Aspen on the Hill: A Bowl rat returns

I never imagined I’d go a winter without hiking Highland Bowl, until it almost happened.

Yes, despite the sublime snow conditions and my junior varsity-level day count somewhere around 80, my first 2018-19 bowl lap didn’t come until Sunday as the final days of the season ticked down.

I can make time to snowboard almost every day, but rarely these days enough time for the Bowl (which, at my pace, is a two-hour round-trip from downtown on the bus to Highlands, up and down the Bowl and back). Nearly all of my weekend ski days this year were on Ajax — where my toddler daughter can play at the Sundeck and my wife and I can trade off skiing — and most weekdays, too, when I can pop out of the newsroom for an hour’s break.

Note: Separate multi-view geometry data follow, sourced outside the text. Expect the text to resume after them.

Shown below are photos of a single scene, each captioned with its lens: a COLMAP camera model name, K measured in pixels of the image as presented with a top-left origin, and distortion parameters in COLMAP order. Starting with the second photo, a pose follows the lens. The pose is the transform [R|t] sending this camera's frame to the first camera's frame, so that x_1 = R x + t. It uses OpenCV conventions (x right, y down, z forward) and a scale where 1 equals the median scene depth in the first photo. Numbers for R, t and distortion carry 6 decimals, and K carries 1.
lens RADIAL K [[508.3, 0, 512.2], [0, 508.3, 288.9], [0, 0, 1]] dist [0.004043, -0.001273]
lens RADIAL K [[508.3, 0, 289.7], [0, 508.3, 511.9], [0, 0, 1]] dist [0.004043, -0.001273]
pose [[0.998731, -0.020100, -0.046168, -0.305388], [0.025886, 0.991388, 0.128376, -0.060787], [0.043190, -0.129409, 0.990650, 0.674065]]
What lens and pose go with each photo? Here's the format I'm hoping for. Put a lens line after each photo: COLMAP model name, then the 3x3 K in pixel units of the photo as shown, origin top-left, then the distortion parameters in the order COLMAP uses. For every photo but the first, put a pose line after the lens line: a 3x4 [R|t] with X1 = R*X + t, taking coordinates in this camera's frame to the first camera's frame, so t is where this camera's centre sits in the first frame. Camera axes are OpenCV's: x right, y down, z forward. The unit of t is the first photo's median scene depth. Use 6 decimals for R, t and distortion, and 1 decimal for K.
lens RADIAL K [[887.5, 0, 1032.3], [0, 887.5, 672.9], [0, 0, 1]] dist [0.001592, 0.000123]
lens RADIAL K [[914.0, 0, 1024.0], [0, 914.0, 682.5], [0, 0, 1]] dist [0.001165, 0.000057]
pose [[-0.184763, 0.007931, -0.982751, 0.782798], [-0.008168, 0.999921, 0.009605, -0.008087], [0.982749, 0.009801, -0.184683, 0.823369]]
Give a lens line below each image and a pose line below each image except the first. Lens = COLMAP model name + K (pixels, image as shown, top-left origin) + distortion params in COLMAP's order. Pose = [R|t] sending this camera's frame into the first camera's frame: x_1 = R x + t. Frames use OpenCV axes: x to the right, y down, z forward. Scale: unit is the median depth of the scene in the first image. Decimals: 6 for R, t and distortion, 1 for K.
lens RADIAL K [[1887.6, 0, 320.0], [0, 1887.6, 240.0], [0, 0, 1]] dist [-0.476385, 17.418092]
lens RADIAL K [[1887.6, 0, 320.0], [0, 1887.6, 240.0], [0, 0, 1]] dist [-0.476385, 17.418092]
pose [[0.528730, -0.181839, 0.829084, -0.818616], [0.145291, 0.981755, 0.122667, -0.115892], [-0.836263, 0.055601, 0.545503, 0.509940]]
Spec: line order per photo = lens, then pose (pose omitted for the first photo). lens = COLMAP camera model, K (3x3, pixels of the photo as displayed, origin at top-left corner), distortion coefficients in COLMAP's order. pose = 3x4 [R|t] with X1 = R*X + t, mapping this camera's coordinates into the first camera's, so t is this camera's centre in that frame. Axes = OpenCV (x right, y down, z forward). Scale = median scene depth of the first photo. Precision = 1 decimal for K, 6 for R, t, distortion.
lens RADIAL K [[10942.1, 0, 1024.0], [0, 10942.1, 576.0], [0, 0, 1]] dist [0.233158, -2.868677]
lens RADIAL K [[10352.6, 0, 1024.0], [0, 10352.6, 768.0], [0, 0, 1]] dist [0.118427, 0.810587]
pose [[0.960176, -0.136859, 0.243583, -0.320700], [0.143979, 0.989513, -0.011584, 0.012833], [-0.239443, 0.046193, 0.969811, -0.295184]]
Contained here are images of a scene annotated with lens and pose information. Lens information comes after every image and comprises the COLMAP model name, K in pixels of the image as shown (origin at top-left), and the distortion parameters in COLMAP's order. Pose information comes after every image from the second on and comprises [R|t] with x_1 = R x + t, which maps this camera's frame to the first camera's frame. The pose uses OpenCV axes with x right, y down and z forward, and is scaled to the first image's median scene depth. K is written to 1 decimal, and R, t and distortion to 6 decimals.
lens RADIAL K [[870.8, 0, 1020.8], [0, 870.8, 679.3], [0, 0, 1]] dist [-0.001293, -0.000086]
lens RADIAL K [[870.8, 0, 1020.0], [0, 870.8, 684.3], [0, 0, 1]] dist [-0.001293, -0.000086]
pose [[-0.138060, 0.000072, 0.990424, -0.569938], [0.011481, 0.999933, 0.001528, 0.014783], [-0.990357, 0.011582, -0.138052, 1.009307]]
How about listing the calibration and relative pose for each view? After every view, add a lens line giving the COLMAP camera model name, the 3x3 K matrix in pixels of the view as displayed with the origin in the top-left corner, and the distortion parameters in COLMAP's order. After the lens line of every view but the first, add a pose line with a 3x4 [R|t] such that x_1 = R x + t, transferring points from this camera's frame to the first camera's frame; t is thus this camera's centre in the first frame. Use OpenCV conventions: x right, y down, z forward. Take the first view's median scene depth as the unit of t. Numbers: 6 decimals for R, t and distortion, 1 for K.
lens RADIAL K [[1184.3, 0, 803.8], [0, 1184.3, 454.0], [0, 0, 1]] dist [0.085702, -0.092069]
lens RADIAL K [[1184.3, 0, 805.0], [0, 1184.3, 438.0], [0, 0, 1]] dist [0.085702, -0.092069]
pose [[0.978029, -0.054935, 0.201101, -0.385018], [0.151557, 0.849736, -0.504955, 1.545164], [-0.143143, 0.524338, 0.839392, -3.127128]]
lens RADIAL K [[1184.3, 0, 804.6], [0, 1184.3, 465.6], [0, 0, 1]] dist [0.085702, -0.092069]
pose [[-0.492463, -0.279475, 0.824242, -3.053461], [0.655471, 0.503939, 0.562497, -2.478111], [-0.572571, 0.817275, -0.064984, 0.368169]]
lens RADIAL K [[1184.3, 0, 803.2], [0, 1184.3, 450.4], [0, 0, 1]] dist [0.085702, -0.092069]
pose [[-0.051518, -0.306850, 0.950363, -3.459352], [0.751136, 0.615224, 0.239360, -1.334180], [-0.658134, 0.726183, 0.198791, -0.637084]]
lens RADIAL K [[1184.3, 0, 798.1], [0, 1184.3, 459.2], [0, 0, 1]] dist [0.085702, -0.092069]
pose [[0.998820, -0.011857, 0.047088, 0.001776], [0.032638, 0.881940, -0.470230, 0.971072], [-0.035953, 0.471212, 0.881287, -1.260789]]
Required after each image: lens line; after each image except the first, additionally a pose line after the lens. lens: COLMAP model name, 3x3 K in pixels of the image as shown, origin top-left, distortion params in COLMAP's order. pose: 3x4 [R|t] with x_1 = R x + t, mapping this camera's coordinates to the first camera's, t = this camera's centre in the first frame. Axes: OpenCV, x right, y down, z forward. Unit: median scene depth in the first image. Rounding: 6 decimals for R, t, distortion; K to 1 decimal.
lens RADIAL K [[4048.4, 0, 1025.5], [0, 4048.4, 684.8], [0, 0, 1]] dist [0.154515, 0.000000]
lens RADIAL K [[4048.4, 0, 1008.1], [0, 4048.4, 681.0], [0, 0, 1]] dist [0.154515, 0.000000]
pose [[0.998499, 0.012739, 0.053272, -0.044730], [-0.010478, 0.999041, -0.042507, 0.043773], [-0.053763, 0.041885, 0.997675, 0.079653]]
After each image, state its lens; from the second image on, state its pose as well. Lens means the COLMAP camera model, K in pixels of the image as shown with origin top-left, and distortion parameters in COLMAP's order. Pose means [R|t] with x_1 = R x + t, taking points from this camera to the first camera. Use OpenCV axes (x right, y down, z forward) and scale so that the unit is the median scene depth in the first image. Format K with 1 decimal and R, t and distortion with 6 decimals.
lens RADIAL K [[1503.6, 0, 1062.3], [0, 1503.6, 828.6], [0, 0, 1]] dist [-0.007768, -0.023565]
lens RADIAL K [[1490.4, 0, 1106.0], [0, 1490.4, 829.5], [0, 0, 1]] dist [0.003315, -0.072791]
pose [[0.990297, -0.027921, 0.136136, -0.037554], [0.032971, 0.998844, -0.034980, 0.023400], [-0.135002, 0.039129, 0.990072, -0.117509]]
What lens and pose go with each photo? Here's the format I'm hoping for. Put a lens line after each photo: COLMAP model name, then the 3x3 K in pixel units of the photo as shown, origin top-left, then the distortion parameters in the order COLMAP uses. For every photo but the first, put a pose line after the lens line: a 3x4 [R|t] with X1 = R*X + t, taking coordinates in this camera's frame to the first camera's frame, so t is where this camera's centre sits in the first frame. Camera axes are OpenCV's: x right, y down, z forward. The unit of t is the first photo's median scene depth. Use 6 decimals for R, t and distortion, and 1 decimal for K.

For most of my dozen winters in Aspen, though, Highlands and the Bowl were my go-to. I was fully immersed in the Bowl rat’s routine of recognizing folks at the peak and knowing the intricacies of the conditions from Hyde Park to the North Woods. My wife and I hiked the Bowl on our first date. I’ve dragged many visiting flatlander friends up there, leaving them with scorched lungs and a story they’ve now been telling for years. On Saturdays and Sundays when the snow was fresh and the wind was sub-apocalyptic, it’d be a full day of Bowl laps until my legs turned to quivering mousse.

Even in my first season here, when I could barely link turns and had a total of no more than two dozen lifetime days of snowboarding under my belt, I once wheezed my way up and then tumbled my way down the gut of the Bowl, drawn to my ill-advised first lap by the slobbering tales of the epic Highland Bowl by my far more hardcore co-workers.

But the thing is: I don’t remember the details of the countless routine Bowl laps in the years since. I took them for granted, and lost them to the overabundance of hikes and descents in my memory bank. During Sunday’s lap, on a clear and chilly day with scant crowds and chalky snow, I was grateful for every step up and each turn down as I dropped into the trees between G-4 and G-5. This one I’ll remember.